Day 3: The Madness That is India

So today was the day, if everything could go wrong. It would.

Well, that’s not true. The day started off well. Breakfast was actually tasty for once and I was very much looking forward to work. Today is the day I meet my suppliers for the vague business I had been mentioning about.

The first sessions went very well. All the prep we had done paid off and I am very excited about the kinds of products we will be introducing to Malaysia.

After three hours of tea tasting, we headed off to see our second supplier. And this was when everything that could go wrong, well, did.

To save a bit of cash, we opted to take the taxi in Calcutta. I’ve taken taxis in Delhi before – how much more different could it be in Calcutta. We hoped into one of these yellow Ambassadors with the address in hand.

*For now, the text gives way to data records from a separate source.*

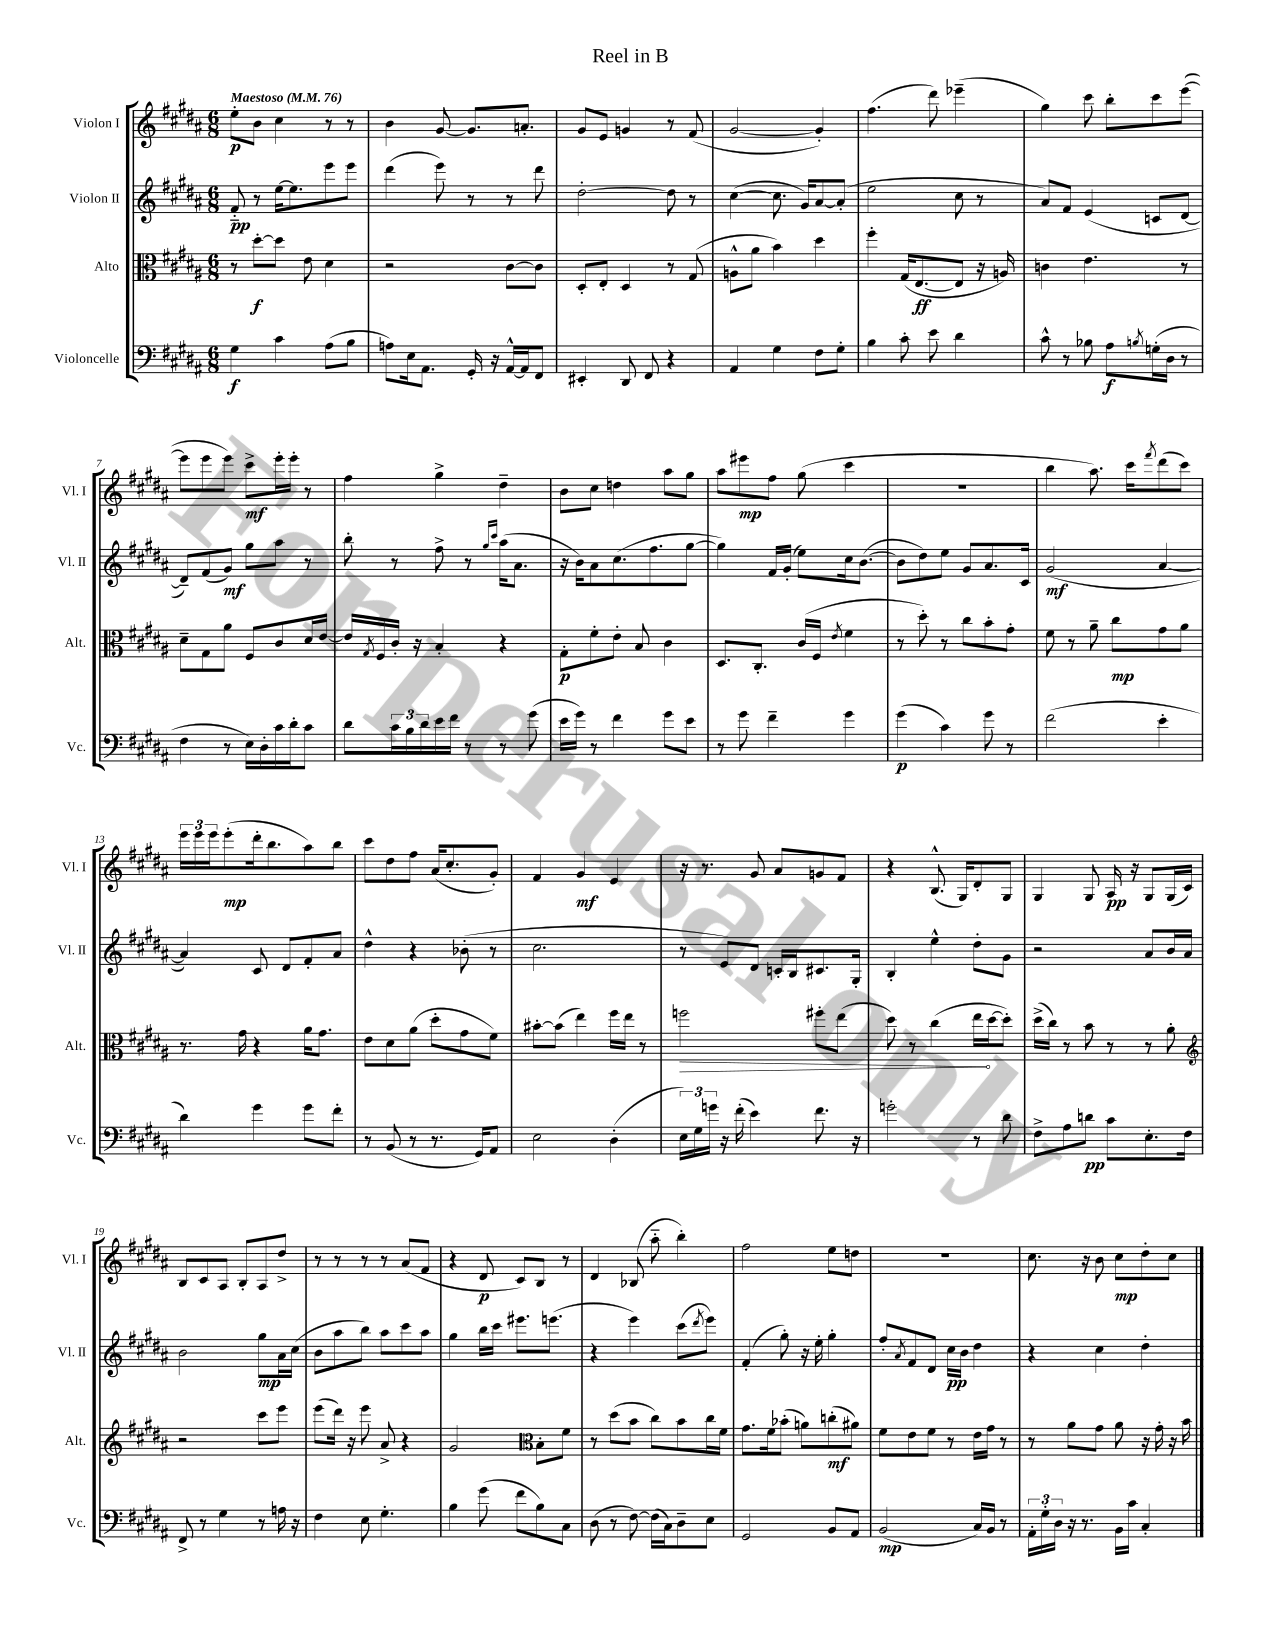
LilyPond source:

\header { title = "Reel in B" }
<<
\new StaffGroup <<
\new Staff = "s0" \with { instrumentName = "Violon I" shortInstrumentName = "Vl. I" } {
    \clef treble \key b \major \numericTimeSignature \time 6/8 \tempo "Maestoso" 4 = 76
    e''8-.\p b'8 cis''4 r8 r8 |
    b'4 gis'8~ gis'8. a'8.-. |
    gis'8 e'8 g'4 r8 fis'8( |
    gis'2~ gis'4-.) |
    fis''4.( dis'''8) ees'''4--( |
    gis''4) cis'''8 b''8-. cis'''8 e'''8~( |
    e'''8 e'''8 e'''8) cis'''8->\mf e'''16-. e'''16-. r8 |
    fis''4 gis''4-> dis''4-- |
    b'8 cis''8 d''4 ais''8 gis''8 |
    ais''8 eis'''8\mp fis''8 gis''8( cis'''4 |
    R2. |
    b''4 ais''8.) cis'''16 \acciaccatura { fis'''8 } dis'''8( cis'''8) |
    \tuplet 3/2 { e'''16 e'''16 e'''16 } e'''8-.\mp( dis'''16-. b''8. ais''8) b''8 |
    cis'''8 dis''8 fis''8 ais'16( cis''8.-. gis'8-.) |
    fis'4 gis'4\mf e'4 |
    r16 r8. gis'8 ais'8 g'8 fis'8 |
    r4 b8.-^( gis16) dis'8-. gis8 |
    gis4 gis8 ais16\pp r16 gis8 gis16( cis'16) |
    b8 cis'8 ais8 b8-. ais8 dis''8-> |
    r8 r8 r8 r8 ais'8( fis'8 |
    r4 dis'8\p cis'8) b8 r8 |
    dis'4 bes8( ais''8-_ b''4-.) |
    fis''2 e''8 d''8 |
    R2. |
    cis''8. r16 b'8 cis''8\mp dis''8-. cis''8 \bar "|." |
}
\new Staff = "s1" \with { instrumentName = "Violon II" shortInstrumentName = "Vl. II" } {
    \clef treble \key b \major \numericTimeSignature \time 6/8
    fis'8-_\pp r8 e''16~ e''8. e'''8 e'''8 |
    dis'''4( e'''8) r8 r8 dis'''8 |
    dis''2~-. dis''8 r8 |
    cis''4~( cis''8. gis'16) ais'8~ ais'8-.( |
    e''2 cis''8 r8 |
    ais'8) fis'8 e'4( c'8 dis'8~ |
    dis'8--) fis'8( gis'8\mf) gis''8 ais''8 r8 |
    b''8-. r8 fis''8-> r8 \grace { gis''16 cis'''16 } ais''16( ais'8. |
    r16 b'16) ais'8 cis''8.( fis''8. gis''8~ |
    gis''4) fis'16 gis'16-.( e''8) cis''16 b'8.~( |
    b'8 dis''8) e''8 gis'8 ais'8. cis'16 |
    gis'2\mf( ais'4~ |
    ais'4) cis'8 dis'8 fis'8-. ais'8 |
    dis''4-^ r4 bes'8-.( r8 |
    cis''2. |
    r8 e'8) dis'8 c'16-. b16 cis'8. gis16-. |
    b4-. e''4-^ dis''8-. gis'8 |
    r2 ais'8 b'16 ais'16 |
    b'2 gis''8\mp ais'16 cis''16( |
    b'8 ais''8 b''8) ais''8 cis'''8 ais''8 |
    gis''4 b''16 cis'''16 eis'''8. e'''8.( |
    r4 e'''4) cis'''8( \acciaccatura { dis'''8 } e'''8) |
    fis'4-.( gis''8-.) r16 e''16-. gis''4-. |
    fis''8-. \acciaccatura { ais'8 } fis'8 dis'8 cis''16\pp b'16 dis''4 |
    r4 cis''4 dis''4-. \bar "|." |
}
\new Staff = "s2" \with { instrumentName = "Alto" shortInstrumentName = "Alt." } {
    \clef alto \key b \major \numericTimeSignature \time 6/8
    r8 dis''8~-.\f dis''8 e'8 dis'4 |
    r2 cis'8~ cis'8 |
    dis8-. e8-. dis4 r8 gis8( |
    a8-^ ais'8 b'4) dis''4 |
    fis''4-. gis16( e8.~\ff e8 r16 a16) |
    c'4 e'4. r8 |
    dis'8-- gis8 ais'8 fis8 cis'8 dis'16 e'16~ |
    e'16 \acciaccatura { gis8 } fis16 cis'16-. r16 b4-. r4 |
    gis8-.\p fis'8-. e'8-. b8 cis'4 |
    dis8. cis8.-. cis'16( fis16 \acciaccatura { e'8 } fis'4 |
    r8 dis''8-.) r8 cis''8 b'8-. gis'8-. |
    fis'8 r8 ais'8-- cis''8\mp gis'8 ais'8 |
    r8. gis'16 r4 ais'16 gis'8. |
    e'8 dis'8 ais'8( dis''8-. gis'8 fis'8) |
    bis'8~-. bis'8( e''4) fis''16 e''16 r8 |
    \once \override Hairpin.circled-tip = ##t f''2\> fis''8-. e''8( |
    dis''8) r8 cis''4( e''16\! dis''16~ dis''8-.) |
    dis''16->( cis''16) r8 b'8 r8 r8 ais'8-. |
    \clef treble r2 cis'''8 e'''8 |
    e'''8( dis'''16) r16 e'''8 ais'8-> r4 |
    gis'2 \clef alto b8-. fis'8 |
    r8 dis''8( b'8 cis''8) b'8 cis''16 fis'16 |
    gis'8. fis'16 bes'8-.( a'8) c''8-.\mf( ais'8) |
    fis'8 e'8 fis'8 r8 e'16 gis'16 r8 |
    r8 ais'8 gis'8 ais'8 r16 gis'16-. r16 b'16 \bar "|." |
}
\new Staff = "s3" \with { instrumentName = "Violoncelle" shortInstrumentName = "Vc." } {
    \clef bass \key b \major \numericTimeSignature \time 6/8
    gis4\f cis'4 ais8( b8 |
    a8) e16 ais,8. gis,16-. r16 ais,16~-^ ais,16 fis,8 |
    eis,4-. dis,8 fis,8 r4 |
    ais,4 gis4 fis8 gis8-. |
    b4 cis'8-. e'8 dis'4 |
    cis'8-^ r8 bes8 ais8\f \acciaccatura { b8 } g16-.( dis16 r8 |
    fis4 r8 e16) dis16-. cis'16 dis'16-. cis'8 |
    dis'8 \tuplet 3/2 { cis'16 b16 dis'16 } e'16 fis'16 r8 r8 gis'8( |
    e'16 gis'16) r8 fis'4 gis'8 e'8 |
    r8 gis'8 fis'4-- gis'4 |
    gis'4\p( cis'4) gis'8 r8 |
    fis'2( e'4-. |
    dis'4) gis'4 gis'8 fis'8-. |
    r8 b,8( r8 r8. gis,16) ais,8 |
    e2 dis4-.( |
    \tuplet 3/2 { e16) gis16 g'16 } r16 fis'16-.( e'4) fis'8. r16 |
    g'2-. r8 dis'8 |
    fis8-> ais8 d'8\pp cis'8 e8.-. fis16 |
    fis,8-> r8 gis4 r8 a16 r16 |
    fis4 e8 gis4.-. |
    b4 gis'8( fis'8 b8) cis8 |
    dis8( r8 fis8~) fis16( cis16) dis8-- e8 |
    gis,2 b,8 ais,8 |
    b,2\mp( cis16) b,16 r8 |
    \tuplet 3/2 { ais,16-. gis16-. dis16 } r16 r8. b,16 cis'16 cis4-. \bar "|." |
}
>>
>>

Taxi fares in Calcutta is easy to navigate. Double the rate on the meter and add 2 rupees, or if you are feeling generous, another 5 or 10 Rs. While figuring out the rate may be easy, the real problem comes in communicating to the taxi driver. Despite West Bengal’s policy of making English compulsory – it seems that no one here really speaks English. Communication has to be done in the form of waves and gestures and speaking English as loudly as possible. It is a well-known fact that the louder you shout at someone in a language they don’t comprehend, the more likely they will be able to understand it.

Second problem: no one in Calcutta seems to know how to get around in the city. The first driver we had when we came over last year, had plenty of problems of finding an area that we spent more time going around in circles than getting to the places we intended to.

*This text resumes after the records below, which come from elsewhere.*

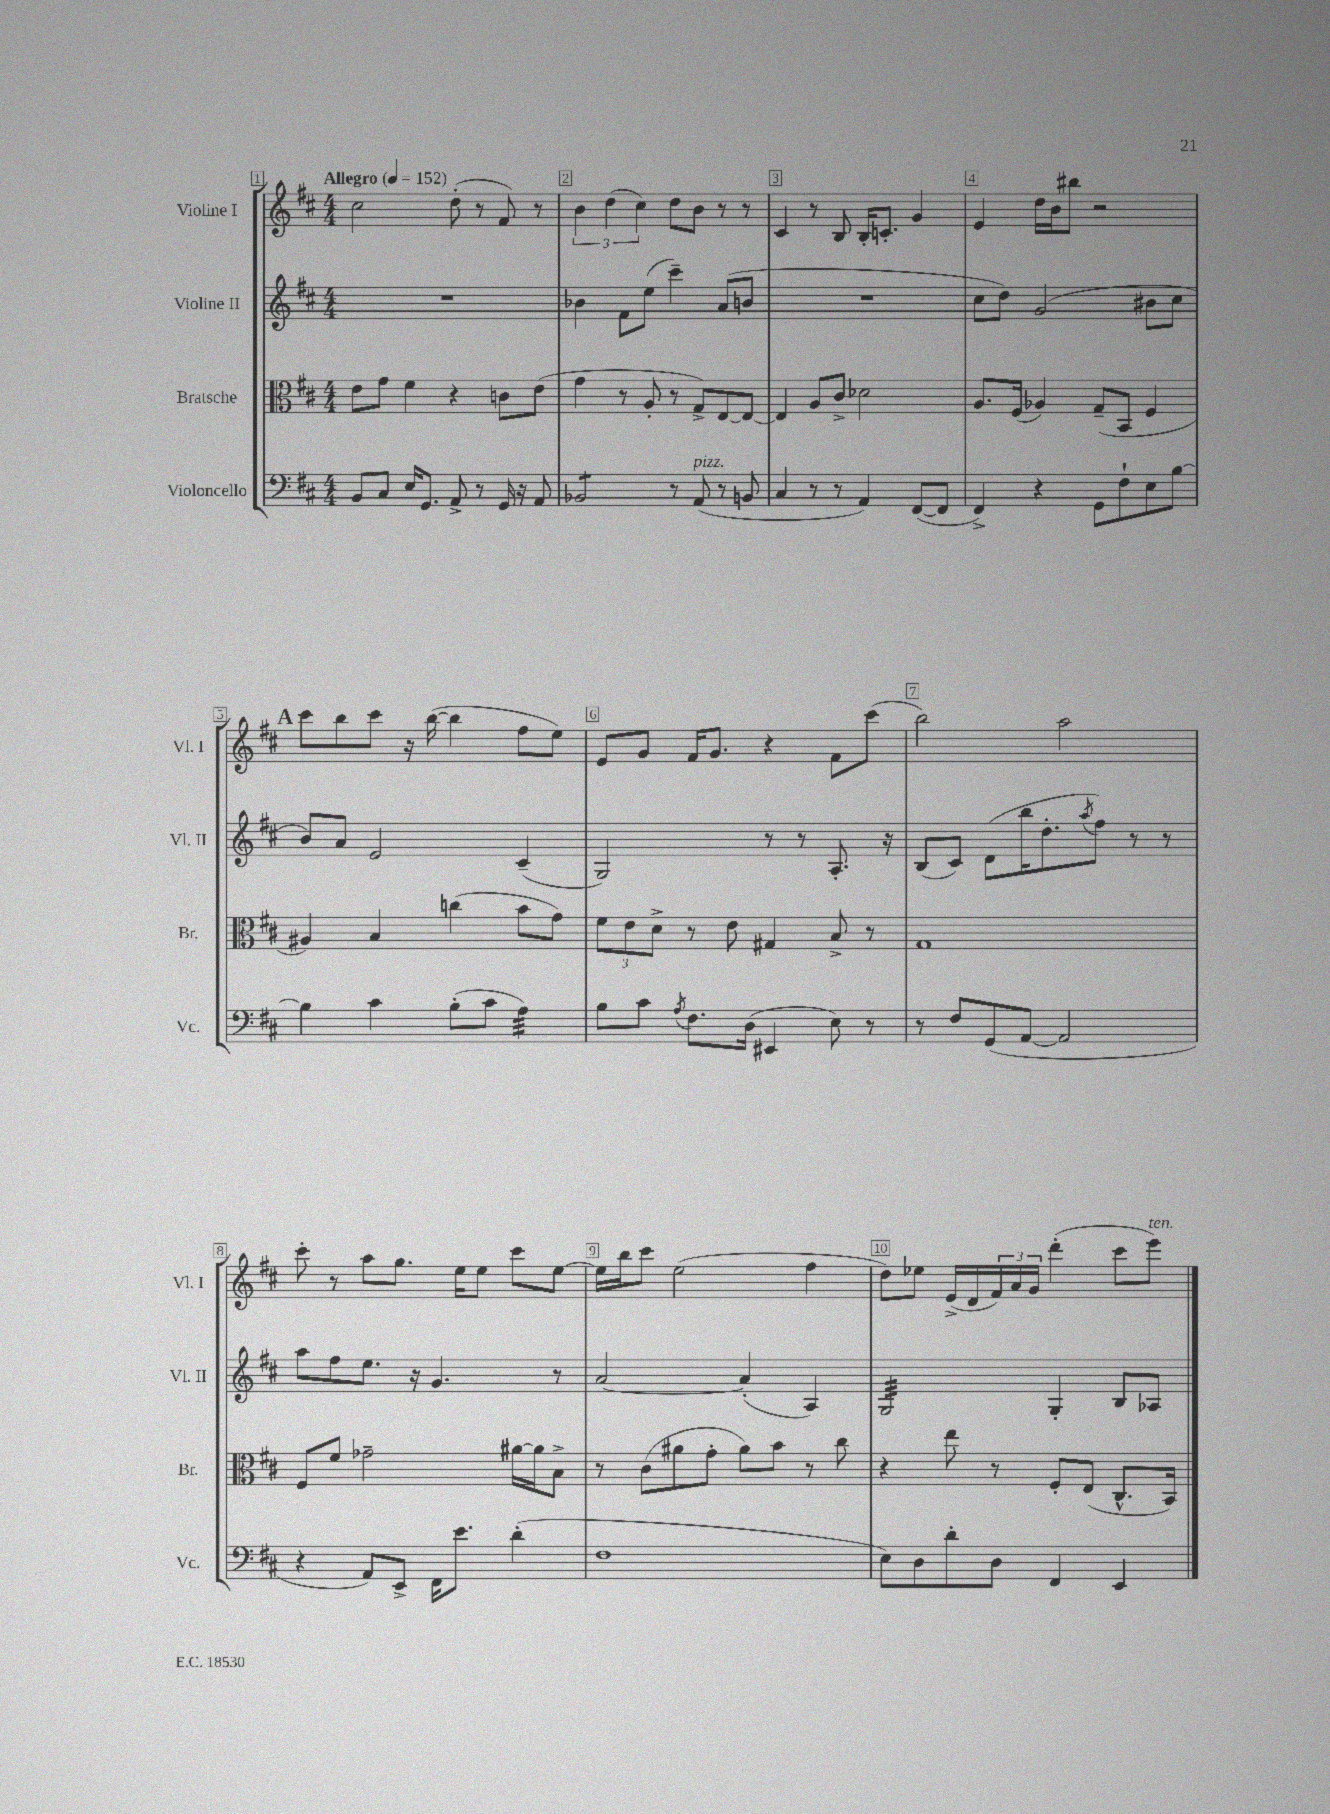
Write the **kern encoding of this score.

**kern	**kern	**kern	**kern
*staff4	*staff3	*staff2	*staff1
*clefF4	*clefC3	*clefG2	*clefG2
*k[f#c#]	*k[f#c#]	*k[f#c#]	*k[f#c#]
*M4/4	*M4/4	*M4/4	*M4/4
*MM152	*MM152	*MM152	*MM152
8BB	8e	1r	2cc#
8C#	8g	.	.
16E	4f#	.	.
8.GG	.	.	.
8AA^	4r	.	(8dd'
8r	.	.	8r
16GG	8c	.	8f#)
16r	.	.	.
8AA	(8e	.	8r
=	=	=	=
2BB-	4g	4b-	6b
.	.	.	(6dd
.	8r	8f#	.
.	.	.	6cc#)
.	8A'	(8ee	.
8r	8r	4ccc#~)	8dd
(8AA	8G^)	.	8b
8r	[8E	(8a	8r
8BB	8E_	8b	8r
=	=	=	=
4C#	4E]	1r	4c#
8r	8A	.	8r
8r	8c#^	.	8B
4AA)	2d-	.	16B'
.	.	.	8.c'
([8FF#	.	.	4g
8FF#]	.	.	.
=	=	=	=
4FF#^)	8.A	8cc#	4e
.	.	8dd)	.
.	(16F#	.	.
4r	4A-)	(2g	16dd
.	.	.	16b
.	.	.	8bb#
8GG	(8G~	.	2r
8F#`	8BB	.	.
8E	4F#	8b#	.
[8B	.	8cc#	.
=	=	=	=
4B]	4A#)	8b)	8ccc#
.	.	8a	8bb
4c#	4B	2e	8ccc#
.	.	.	16r
.	.	.	([16bb
(8B'	(4cc	.	4bb]
8c#	.	.	.
4A)	8b	(4c#~	8ff#
.	8g)	.	8ee)
=	=	=	=
8B	12f#	2G)	8e
.	12e	.	.
8c#	.	.	8g
.	12d^	.	.
8qA	.	.	.
8.F#	8r	.	16f#
.	.	.	8.g
.	8e	.	.
(16D	.	.	.
4EE#	4G#	8r	4r
.	.	8r	.
8E)	8B^	8.A'	8f#
8r	8r	.	(8ccc#
.	.	16r	.
=	=	=	=
8r	1G	(8B	2bb)
8F#	.	8c#)	.
(8GG	.	(8d	.
[8AA	.	16bb	.
.	.	8.dd'	.
2AA]	.	.	2aa
.	.	8qaa	.
.	.	8ff#)	.
.	.	8r	.
.	.	8r	.
=	=	=	=
4r	8F#	8aa	8ccc#'
.	8f#	8ff#	8r
8AA)	2g-~	8.ee	8aa
8EE^	.	.	8.gg
.	.	16r	.
16FF#	.	4.g	.
8.e	.	.	16ee
.	.	.	8ee
(4d'	[16a#	.	8ccc#
.	16a#]	.	.
.	8B^	8r	[8ee
=	=	=	=
1F#	8r	[2a	16ee]
.	.	.	16bb
.	(8c#	.	8ccc#
.	8a#	.	(2ee
.	8g'	.	.
.	8a#)	(4a']	.
.	8b	.	.
.	8r	4A)	4ff#
.	8cc#	.	.
=	=	=	=
8E)	4r	2G	8dd)
8D	.	.	8ee-
8d'	8ee	.	(16e^
.	.	.	16d
8D	8r	.	24f#)
.	.	.	24a
.	.	.	24g
4FF#	8F#'	4G'	(4ddd'
.	(8E	.	.
4EE	8.C#^^	8B	8ccc#
.	.	8A-	8eee)
.	16BB)	.	.
==	==	==	==
*-	*-	*-	*-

Third problem, both my mum and my phone had no international roaming. I had a camera in the shape of an Iphone 4s, but not really a phone.

Knowing these three problems – I’m not so sure what possessed the two of us to take a taxi anyway to see our second supplier. The taxi driver did not speak any English, and when our supplier told him where the area we needed to be – he seemed as confused as ever. Not so sure why he opted to be a taxi driver as his chosen profession.

Our taxi driver – as expected, got lost and when he asked for directions from a passerby. Based on the tone and gestures of the interaction, said passerby presumably began to mock him for being such a hopeless taxi driver and getting lost. In the taxi driver’s indignation, he dropped the two of us by the side of the road telling us that he can’t help us anymore.

To be honest, at this point I was quite terrified. I’m not familiar with Calcutta. Drop me in any part of Delhi and I’ll be fine but this was a different city, with different rules and heck, a different language. We don’t have a phone.

But my mum was very insistent that we walked to find the area. I think we asked no less than 10 different people how to get to our second supplier. And I kid you not, all ten people gave different directions. We walked around the block three times, trying to find the address. We bickered with each other, threatening to call off our partnership (kinda difficult when she’s your mother).

As a rule of thumb in India, you ought to be careful if you are two foreign women walking about in unfamiliar territory. Although men who were thinking of teasing us were terrified of us since we had our bitchface on.

We finally found the address we were looking for, an unfamiliar office, very different to the one we went to. It was at this point we realized we went to the wrong address than the one we intended.